A topic that has come up in my classroom as well as my writing group lately is how one creates a believable, well-rounded character. Now, granted, I'm not the "end all and be all" in writing, so take my suggestions with a grain of salt, but I'd like to think my characters have depth and dimension, and here's how I go about creating them.
First off, in my opinion, a writer should know far, far more about his or her characters than the mere information that makes it into the finished manuscript. This knowledge adds layers to a character's personality and actions. It gives the character reasons and motivations for what she does.
Far too often, I read a character in a work in progress that does things seemingly randomly. Usually this happens because the AUTHOR needs for it to happen, and not because it is something that character would normally do based on what we know of the character so far. It doesn't work. If I can't accept a character's action, I can't accept that character. Either the action needs to change, or the author needs to include the character's motivations for doing the action.
Think of it like being a method actor. The actor is performing a part in a play that might show only a small slice of a character's life, but the actor might create background for that character in his head so that his emotions ring true when he portrays the character on stage. He tries to expeience what that character has experienced, tries to live the way that character might have lived. It needs to be THAT REAL to the audience.
It needs to be THAT REAL to the reader.
In my manuscript, we might not meet my protagonist until she is twenty-four years old. But I know that character's childhood inside and out. I know her childhood fears and joys, her desires, even details like her favorite colors and foods. Again, these facts might never make the final draft, but hints of them will. Subconsciously, if you know these details, they will find their way into the writing. The character might think back on these fears and desires when faced with something similar as an adult. It gives the character depth.
Now, granted, sometimes I take this character development to extremes. When I'm really into the writing, I will try to think like my protagonist, respond as she does, view the world as she might view it.
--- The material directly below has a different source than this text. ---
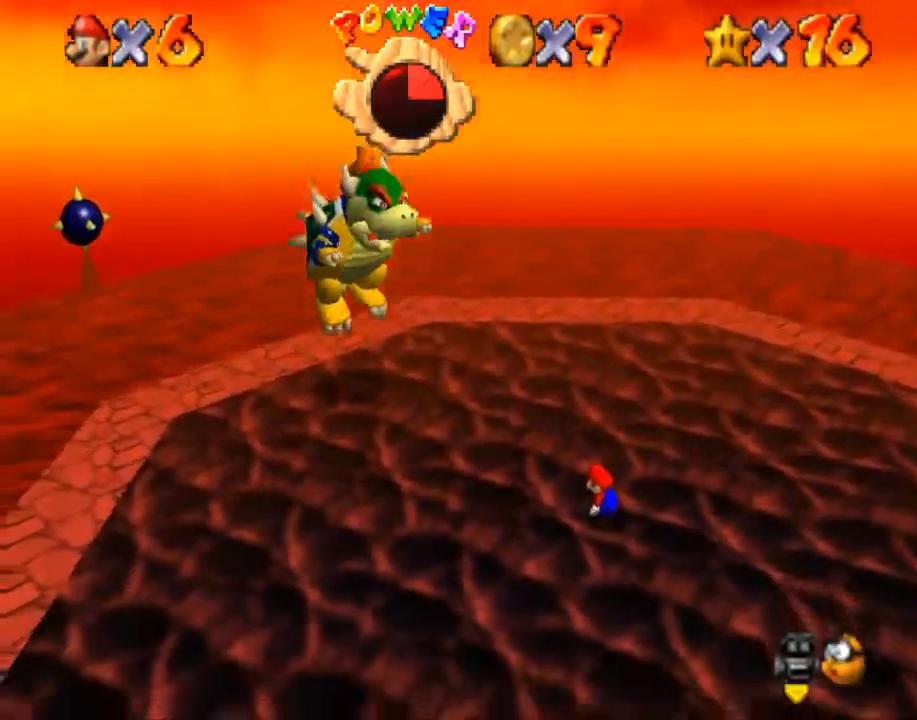
Gameplay with a controller (Nintendo layout); each line is a JSON object with the inputs held at the frame after it. "events" lists button and stick changes between this image and that frame as [ms after this image, input, new state], when the widget could be followed in between. Not read: A L2 L3 R3.
{"buttons": [], "left_stick": "down-left", "right_stick": "center", "events": [[367, "left_stick", "down-left"]]}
Writing assassin characters, I can't sit in a restaurant with my back to the door without feeling like I have a target painted between my shoulderblades. I always try to go for the corner seat, much to the amusement of my husband and anyone else who happens to be dining with us.
Another component to good characters is what they say. Speak your character's dialogue out loud. Does it ring true? Does it sound like something a real person might say? Or is it stilted or out of voice for that character? Is it too intellectual in word choice? Too limited?
I recite most of my dialogue out loud to myself before it ever makes it onto the page. Often I'll repeat the same line three or four different ways before I get it the way I want it, the way that character should really sound.
Some writers keep index cards or files on each character. Others do what I do. Whatever method you choose, be consistent and true to your characters' personalities. Characters should be as multifaceted as any person you meet on the street.